Work item: Gather every line in the records below that contains the word "this".

Data:
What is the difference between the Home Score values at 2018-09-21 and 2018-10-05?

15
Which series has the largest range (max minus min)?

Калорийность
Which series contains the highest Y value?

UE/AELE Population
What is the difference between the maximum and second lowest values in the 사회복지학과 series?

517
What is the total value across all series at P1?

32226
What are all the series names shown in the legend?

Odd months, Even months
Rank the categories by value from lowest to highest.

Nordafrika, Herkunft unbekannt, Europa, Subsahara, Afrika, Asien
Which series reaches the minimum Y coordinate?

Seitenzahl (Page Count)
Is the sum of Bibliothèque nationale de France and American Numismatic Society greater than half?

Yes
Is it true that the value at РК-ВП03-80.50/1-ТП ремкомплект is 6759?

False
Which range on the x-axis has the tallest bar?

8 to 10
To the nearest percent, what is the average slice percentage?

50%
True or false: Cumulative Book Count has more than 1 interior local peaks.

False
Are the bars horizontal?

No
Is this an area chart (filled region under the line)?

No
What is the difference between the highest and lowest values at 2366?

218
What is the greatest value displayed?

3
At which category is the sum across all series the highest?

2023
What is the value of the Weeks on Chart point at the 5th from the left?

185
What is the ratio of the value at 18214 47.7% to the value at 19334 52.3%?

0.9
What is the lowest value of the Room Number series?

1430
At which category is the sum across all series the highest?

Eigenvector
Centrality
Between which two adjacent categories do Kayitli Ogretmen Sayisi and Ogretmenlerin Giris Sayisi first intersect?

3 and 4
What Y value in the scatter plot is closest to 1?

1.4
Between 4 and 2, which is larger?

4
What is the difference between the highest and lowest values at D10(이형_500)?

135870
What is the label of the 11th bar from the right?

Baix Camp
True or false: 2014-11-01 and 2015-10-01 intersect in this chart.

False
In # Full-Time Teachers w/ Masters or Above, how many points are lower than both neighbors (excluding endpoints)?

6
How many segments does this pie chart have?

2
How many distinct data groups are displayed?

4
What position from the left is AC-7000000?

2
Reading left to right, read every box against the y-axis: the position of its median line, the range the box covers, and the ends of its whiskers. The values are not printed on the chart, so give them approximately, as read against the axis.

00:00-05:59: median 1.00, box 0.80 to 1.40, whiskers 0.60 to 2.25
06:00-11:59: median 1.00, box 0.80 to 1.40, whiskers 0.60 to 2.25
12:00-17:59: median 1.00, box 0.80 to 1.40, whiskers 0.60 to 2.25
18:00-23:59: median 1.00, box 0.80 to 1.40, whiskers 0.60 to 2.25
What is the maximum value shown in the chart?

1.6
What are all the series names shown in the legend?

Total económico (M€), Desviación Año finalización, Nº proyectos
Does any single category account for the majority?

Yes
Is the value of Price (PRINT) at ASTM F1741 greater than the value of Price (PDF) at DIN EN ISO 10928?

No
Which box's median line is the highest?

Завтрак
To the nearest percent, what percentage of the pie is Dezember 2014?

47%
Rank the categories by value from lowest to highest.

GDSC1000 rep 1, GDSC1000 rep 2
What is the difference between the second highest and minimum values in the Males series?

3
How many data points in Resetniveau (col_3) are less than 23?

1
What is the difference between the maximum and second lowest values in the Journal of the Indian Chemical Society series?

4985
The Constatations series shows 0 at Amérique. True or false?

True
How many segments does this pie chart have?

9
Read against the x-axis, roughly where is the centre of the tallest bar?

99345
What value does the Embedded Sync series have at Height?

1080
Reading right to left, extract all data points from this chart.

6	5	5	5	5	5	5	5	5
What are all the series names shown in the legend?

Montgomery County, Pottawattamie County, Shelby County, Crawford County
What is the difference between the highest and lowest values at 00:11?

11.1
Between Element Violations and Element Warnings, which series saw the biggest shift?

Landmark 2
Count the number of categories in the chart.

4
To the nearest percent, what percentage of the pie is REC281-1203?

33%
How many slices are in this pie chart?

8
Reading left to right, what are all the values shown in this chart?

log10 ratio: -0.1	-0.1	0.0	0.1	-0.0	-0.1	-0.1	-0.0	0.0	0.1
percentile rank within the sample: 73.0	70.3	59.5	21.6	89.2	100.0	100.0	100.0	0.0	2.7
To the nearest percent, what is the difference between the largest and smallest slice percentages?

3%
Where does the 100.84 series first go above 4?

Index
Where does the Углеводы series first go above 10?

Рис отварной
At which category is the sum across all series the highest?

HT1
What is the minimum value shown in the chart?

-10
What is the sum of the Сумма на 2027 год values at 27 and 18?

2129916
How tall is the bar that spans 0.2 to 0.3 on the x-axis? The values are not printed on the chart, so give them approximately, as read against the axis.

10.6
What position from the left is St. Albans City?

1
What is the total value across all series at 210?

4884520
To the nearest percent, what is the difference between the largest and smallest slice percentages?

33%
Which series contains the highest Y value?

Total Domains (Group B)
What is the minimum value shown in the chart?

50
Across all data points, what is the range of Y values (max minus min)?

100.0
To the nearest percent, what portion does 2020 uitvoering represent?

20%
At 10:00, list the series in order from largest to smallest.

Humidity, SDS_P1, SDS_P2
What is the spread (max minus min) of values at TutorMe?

Task solution:
Is this an area chart (filled region under the line)?
True or false: 2014-11-01 and 2015-10-01 intersect in this chart.
How many segments does this pie chart have?
How many segments does this pie chart have?
Reading right to left, extract all data points from this chart.
How many slices are in this pie chart?
Reading left to right, what are all the values shown in this chart?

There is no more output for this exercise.